All the entries that follow must be written out again exactly.
*** Opening MATERIAL FOR THE TASK ***
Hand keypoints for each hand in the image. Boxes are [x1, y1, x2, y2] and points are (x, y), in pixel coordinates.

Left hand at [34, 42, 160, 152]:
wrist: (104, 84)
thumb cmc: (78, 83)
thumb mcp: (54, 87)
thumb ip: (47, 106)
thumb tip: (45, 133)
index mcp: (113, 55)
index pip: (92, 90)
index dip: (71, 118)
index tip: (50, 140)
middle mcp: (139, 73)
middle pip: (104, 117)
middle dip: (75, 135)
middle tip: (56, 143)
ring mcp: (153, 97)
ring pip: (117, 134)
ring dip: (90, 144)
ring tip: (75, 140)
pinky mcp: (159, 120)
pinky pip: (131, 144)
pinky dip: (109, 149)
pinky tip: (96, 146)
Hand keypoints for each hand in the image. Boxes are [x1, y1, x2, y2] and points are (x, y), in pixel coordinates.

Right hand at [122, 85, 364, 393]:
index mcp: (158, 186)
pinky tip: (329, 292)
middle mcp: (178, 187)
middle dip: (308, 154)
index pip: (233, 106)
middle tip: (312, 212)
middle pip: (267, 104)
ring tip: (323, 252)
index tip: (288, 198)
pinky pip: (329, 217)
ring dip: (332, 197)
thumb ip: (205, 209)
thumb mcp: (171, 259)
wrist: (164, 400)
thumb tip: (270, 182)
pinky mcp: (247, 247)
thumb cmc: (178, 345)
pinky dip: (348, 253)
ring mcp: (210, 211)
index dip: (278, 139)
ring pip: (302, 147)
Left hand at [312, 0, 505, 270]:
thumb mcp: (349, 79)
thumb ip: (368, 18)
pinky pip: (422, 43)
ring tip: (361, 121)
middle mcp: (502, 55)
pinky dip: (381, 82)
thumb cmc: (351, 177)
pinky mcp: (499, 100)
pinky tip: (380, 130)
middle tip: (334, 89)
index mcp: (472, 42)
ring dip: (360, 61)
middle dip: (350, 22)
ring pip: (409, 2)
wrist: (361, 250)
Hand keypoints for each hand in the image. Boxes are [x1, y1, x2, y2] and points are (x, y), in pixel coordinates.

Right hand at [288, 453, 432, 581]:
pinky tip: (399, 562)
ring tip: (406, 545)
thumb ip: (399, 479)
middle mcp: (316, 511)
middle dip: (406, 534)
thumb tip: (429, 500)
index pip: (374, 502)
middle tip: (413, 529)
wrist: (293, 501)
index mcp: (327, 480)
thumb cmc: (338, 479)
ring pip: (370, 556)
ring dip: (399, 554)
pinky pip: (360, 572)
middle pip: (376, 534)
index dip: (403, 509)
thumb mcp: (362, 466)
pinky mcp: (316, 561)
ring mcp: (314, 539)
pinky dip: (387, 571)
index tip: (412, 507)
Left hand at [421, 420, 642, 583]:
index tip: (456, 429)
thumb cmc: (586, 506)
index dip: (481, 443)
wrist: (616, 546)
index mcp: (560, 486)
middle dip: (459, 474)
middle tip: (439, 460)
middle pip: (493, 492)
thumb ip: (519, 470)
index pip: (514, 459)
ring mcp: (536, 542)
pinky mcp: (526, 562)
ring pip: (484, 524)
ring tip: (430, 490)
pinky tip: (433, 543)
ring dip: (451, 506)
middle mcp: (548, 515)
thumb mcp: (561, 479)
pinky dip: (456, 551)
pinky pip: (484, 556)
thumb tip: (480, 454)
*** Closing MATERIAL FOR THE TASK ***
- _EXERCISE RESPONSE_
Hand keypoints for each hand in the image. Boxes are [x1, y1, x2, y2] and points are (x, y), in pixel coordinates.

Left hand at [34, 42, 160, 152]:
wrist: (104, 84)
thumb cmc: (78, 83)
thumb mcp: (54, 87)
thumb ip: (47, 106)
thumb tip: (45, 133)
index mcp: (113, 55)
index pip: (92, 90)
index dip: (71, 118)
index tip: (50, 140)
middle mcp: (139, 73)
middle pip: (104, 117)
middle dip: (75, 135)
middle tip: (56, 143)
ring mcp: (153, 97)
ring pip: (117, 134)
ring dip: (90, 144)
ring tip: (75, 140)
pinky mcp: (159, 120)
pinky pip: (131, 144)
pinky dip: (109, 149)
pinky tip: (96, 146)
Hand keypoints for each hand in the image. Boxes are [x1, y1, x2, y2] and points are (x, y), in pixel coordinates.

Right hand at [122, 85, 364, 393]:
index mcp: (158, 186)
pinky tip: (329, 292)
middle mcp: (178, 187)
middle dip: (308, 154)
index pip: (233, 106)
middle tip: (312, 212)
middle pip: (267, 104)
ring tip: (323, 252)
index tip: (288, 198)
pinky pip: (329, 217)
ring dip: (332, 197)
thumb ip: (205, 209)
thumb mcp: (171, 259)
wrist: (164, 400)
thumb tip: (270, 182)
pinky mcp: (247, 247)
thumb cmc: (178, 345)
pinky dip: (348, 253)
ring mcp: (210, 211)
index dip: (278, 139)
ring pip: (302, 147)
Left hand at [312, 0, 505, 270]:
thumb mcp: (349, 79)
thumb ip: (368, 18)
pinky pip: (422, 43)
ring tip: (361, 121)
middle mcp: (502, 55)
pinky dip: (381, 82)
thumb cmc: (351, 177)
pinky mcp: (499, 100)
pinky tip: (380, 130)
middle tip: (334, 89)
index mcp: (472, 42)
ring dip: (360, 61)
middle dip: (350, 22)
ring pip: (409, 2)
wrist: (361, 250)
Hand keypoints for each hand in the image. Boxes are [x1, y1, x2, y2] and points are (x, y), in pixel coordinates.

Right hand at [288, 453, 432, 581]:
pinky tip: (399, 562)
ring tip: (406, 545)
thumb ip: (399, 479)
middle mcp: (316, 511)
middle dip: (406, 534)
thumb tip: (429, 500)
index pip: (374, 502)
middle tip: (413, 529)
wrist: (293, 501)
index mcp: (327, 480)
thumb cmc: (338, 479)
ring pip: (370, 556)
ring dip: (399, 554)
pinky pip: (360, 572)
middle pip: (376, 534)
index dip: (403, 509)
thumb mcp: (362, 466)
pinky mcp: (316, 561)
ring mcp: (314, 539)
pinky dip: (387, 571)
index tip: (412, 507)
Left hand at [421, 420, 642, 583]:
index tip: (456, 429)
thumb cmc: (586, 506)
index dip: (481, 443)
wrist: (616, 546)
index mcp: (560, 486)
middle dip: (459, 474)
middle tip: (439, 460)
middle pip: (493, 492)
thumb ip: (519, 470)
index pip: (514, 459)
ring mcp: (536, 542)
pinky mcp: (526, 562)
ring pip: (484, 524)
ring tip: (430, 490)
pinky tip: (433, 543)
ring dip: (451, 506)
middle mcp: (548, 515)
thumb mcp: (561, 479)
pinky dip: (456, 551)
pinky pip: (484, 556)
thumb tip: (480, 454)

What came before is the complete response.